[Stored data]
====

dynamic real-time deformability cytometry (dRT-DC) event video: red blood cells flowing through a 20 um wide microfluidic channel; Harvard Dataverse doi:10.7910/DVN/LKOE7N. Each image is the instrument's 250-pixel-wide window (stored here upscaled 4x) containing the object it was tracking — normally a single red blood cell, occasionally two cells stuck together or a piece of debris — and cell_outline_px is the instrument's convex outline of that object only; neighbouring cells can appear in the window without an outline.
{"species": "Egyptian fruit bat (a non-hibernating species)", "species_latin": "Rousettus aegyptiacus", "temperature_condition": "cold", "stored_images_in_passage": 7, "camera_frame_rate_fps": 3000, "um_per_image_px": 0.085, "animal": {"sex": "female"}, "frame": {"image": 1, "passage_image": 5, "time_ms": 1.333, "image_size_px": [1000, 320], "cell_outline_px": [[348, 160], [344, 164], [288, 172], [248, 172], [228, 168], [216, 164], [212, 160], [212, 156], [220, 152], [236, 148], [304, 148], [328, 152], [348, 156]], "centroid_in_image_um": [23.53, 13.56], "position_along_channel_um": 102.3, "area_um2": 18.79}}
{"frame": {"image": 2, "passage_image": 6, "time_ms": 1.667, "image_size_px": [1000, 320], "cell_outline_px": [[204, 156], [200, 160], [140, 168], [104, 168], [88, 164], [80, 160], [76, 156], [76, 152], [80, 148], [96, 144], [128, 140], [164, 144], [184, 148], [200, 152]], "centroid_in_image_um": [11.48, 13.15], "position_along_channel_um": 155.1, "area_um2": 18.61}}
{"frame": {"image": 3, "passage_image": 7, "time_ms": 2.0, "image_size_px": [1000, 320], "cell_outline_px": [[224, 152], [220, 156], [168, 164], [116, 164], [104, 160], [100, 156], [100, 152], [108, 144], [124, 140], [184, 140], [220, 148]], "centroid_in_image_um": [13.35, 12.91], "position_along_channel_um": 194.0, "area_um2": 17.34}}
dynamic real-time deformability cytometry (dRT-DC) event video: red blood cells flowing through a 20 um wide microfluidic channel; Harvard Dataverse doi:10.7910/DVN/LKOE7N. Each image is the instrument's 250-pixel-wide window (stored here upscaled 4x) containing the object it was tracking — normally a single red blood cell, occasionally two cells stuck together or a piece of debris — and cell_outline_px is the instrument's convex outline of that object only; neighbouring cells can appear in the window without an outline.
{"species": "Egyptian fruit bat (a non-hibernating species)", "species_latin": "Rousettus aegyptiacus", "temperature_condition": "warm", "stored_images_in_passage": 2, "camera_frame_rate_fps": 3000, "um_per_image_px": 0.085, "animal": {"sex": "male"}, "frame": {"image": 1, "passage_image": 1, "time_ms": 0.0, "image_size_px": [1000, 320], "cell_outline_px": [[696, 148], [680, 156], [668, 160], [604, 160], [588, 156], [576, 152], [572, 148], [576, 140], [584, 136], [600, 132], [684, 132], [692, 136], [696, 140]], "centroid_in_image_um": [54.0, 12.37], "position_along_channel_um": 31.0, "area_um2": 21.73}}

====

*WHAT TO PRODUCE*: Would you give the material above again, complete and exact?

*RESPONSE*:
dynamic real-time deformability cytometry (dRT-DC) event video: red blood cells flowing through a 20 um wide microfluidic channel; Harvard Dataverse doi:10.7910/DVN/LKOE7N. Each image is the instrument's 250-pixel-wide window (stored here upscaled 4x) containing the object it was tracking — normally a single red blood cell, occasionally two cells stuck together or a piece of debris — and cell_outline_px is the instrument's convex outline of that object only; neighbouring cells can appear in the window without an outline.
{"species": "Egyptian fruit bat (a non-hibernating species)", "species_latin": "Rousettus aegyptiacus", "temperature_condition": "cold", "stored_images_in_passage": 7, "camera_frame_rate_fps": 3000, "um_per_image_px": 0.085, "animal": {"sex": "female"}, "frame": {"image": 1, "passage_image": 5, "time_ms": 1.333, "image_size_px": [1000, 320], "cell_outline_px": [[348, 160], [344, 164], [288, 172], [248, 172], [228, 168], [216, 164], [212, 160], [212, 156], [220, 152], [236, 148], [304, 148], [328, 152], [348, 156]], "centroid_in_image_um": [23.53, 13.56], "position_along_channel_um": 102.3, "area_um2": 18.79}}
{"frame": {"image": 2, "passage_image": 6, "time_ms": 1.667, "image_size_px": [1000, 320], "cell_outline_px": [[204, 156], [200, 160], [140, 168], [104, 168], [88, 164], [80, 160], [76, 156], [76, 152], [80, 148], [96, 144], [128, 140], [164, 144], [184, 148], [200, 152]], "centroid_in_image_um": [11.48, 13.15], "position_along_channel_um": 155.1, "area_um2": 18.61}}
{"frame": {"image": 3, "passage_image": 7, "time_ms": 2.0, "image_size_px": [1000, 320], "cell_outline_px": [[224, 152], [220, 156], [168, 164], [116, 164], [104, 160], [100, 156], [100, 152], [108, 144], [124, 140], [184, 140], [220, 148]], "centroid_in_image_um": [13.35, 12.91], "position_along_channel_um": 194.0, "area_um2": 17.34}}
dynamic real-time deformability cytometry (dRT-DC) event video: red blood cells flowing through a 20 um wide microfluidic channel; Harvard Dataverse doi:10.7910/DVN/LKOE7N. Each image is the instrument's 250-pixel-wide window (stored here upscaled 4x) containing the object it was tracking — normally a single red blood cell, occasionally two cells stuck together or a piece of debris — and cell_outline_px is the instrument's convex outline of that object only; neighbouring cells can appear in the window without an outline.
{"species": "Egyptian fruit bat (a non-hibernating species)", "species_latin": "Rousettus aegyptiacus", "temperature_condition": "warm", "stored_images_in_passage": 2, "camera_frame_rate_fps": 3000, "um_per_image_px": 0.085, "animal": {"sex": "male"}, "frame": {"image": 1, "passage_image": 1, "time_ms": 0.0, "image_size_px": [1000, 320], "cell_outline_px": [[696, 148], [680, 156], [668, 160], [604, 160], [588, 156], [576, 152], [572, 148], [576, 140], [584, 136], [600, 132], [684, 132], [692, 136], [696, 140]], "centroid_in_image_um": [54.0, 12.37], "position_along_channel_um": 31.0, "area_um2": 21.73}}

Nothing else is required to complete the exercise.